(Reuters) - California and New York, two key holdout states for a multi-state mortgage settlement, are expected to join the deal, smoothing the way for an announcement expected on Thursday, according to a person familiar with the matter.

Florida, with its large distressed housing market, was also close to joining the settlement that resolves civil government lawsuits over faulty foreclosures and servicing misconduct by top U.S. banks, a separate person familiar with the deal said on Wednesday.

More than 40 states said they would join the estimated $25 billion settlement in advance of a February 6 deadline, but several states continued negotiations to address concerns specific to their state.

The value of the state and federal settlement would have dropped significantly if California and Florida decided not to join.

The Obama administration has estimated that up to 1 million homeowners could benefit from the deal.

The core group of banks involved in settlement talks are Bank of America Corp, Wells Fargo & Co, JPMorgan Chase & Co, Citigroup Inc and Ally Financial Inc.

A handful of other states that had dragged their feet in signing on, including Delaware and Massachusetts, are expected to also participate in the settlement, the first person familiar with the matter said.

Dissident states and several activist groups had criticized the earlier terms of the proposed deal as too lenient toward the banks.

The proposed settlement distributed last month to state officials included rough estimates on the benefits each state's homeowners might receive, but did not include guaranteed numbers.

California received a guarantee its struggling homeowners would receive around $8 billion in relief, two people familiar with the negotiations said.

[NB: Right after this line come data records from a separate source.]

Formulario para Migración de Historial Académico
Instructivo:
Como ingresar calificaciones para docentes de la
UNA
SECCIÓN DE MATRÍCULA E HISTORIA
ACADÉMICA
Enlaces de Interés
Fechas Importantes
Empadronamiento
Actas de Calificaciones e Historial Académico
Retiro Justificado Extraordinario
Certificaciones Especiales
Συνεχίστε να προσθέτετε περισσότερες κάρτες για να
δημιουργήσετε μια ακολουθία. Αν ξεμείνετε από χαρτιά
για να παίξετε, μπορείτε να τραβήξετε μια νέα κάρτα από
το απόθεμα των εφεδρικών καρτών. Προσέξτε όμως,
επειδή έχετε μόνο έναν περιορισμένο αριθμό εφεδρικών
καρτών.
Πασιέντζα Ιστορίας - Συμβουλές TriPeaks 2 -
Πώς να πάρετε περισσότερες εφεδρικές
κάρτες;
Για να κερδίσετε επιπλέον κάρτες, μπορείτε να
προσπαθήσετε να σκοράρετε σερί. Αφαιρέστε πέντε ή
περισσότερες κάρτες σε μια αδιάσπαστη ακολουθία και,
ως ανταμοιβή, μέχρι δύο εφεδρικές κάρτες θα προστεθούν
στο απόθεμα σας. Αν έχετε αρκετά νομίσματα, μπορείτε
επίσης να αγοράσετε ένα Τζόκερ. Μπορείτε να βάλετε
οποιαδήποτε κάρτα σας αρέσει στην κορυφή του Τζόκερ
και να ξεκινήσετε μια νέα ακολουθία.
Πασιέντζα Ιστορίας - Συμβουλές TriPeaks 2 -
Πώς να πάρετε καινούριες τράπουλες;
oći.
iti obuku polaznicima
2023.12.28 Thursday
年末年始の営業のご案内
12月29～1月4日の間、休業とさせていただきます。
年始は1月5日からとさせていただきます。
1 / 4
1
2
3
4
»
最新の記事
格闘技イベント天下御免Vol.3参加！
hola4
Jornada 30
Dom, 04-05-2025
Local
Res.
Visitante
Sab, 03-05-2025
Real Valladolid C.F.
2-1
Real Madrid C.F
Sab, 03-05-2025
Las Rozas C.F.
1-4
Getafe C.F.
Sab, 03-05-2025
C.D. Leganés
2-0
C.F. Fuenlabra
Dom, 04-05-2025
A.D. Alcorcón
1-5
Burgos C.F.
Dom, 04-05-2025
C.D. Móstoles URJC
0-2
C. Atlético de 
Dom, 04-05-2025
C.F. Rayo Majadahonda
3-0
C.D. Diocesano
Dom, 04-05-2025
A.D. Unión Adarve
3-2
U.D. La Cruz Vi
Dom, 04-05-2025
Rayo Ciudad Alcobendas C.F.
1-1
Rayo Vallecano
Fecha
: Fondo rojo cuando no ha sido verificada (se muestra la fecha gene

The state itself would receive around $430 million for foreclosure prevention and other housing efforts.

Representatives for the attorneys general in New York, Delaware, Massachusetts and California declined to comment.

A spokeswoman for Florida Attorney General Pam Bondi said late Wednesday that Bondi is actively involved in the settlement discussions.

While Attorney General Bondi has not yet joined the settlement, she is hopeful that a resolution will be reached soon, spokeswoman Jennifer Meale said.

The state will receive around $300 million, and its attorney general is working to receive a guarantee similar to the one California received, the two people familiar with the matter said.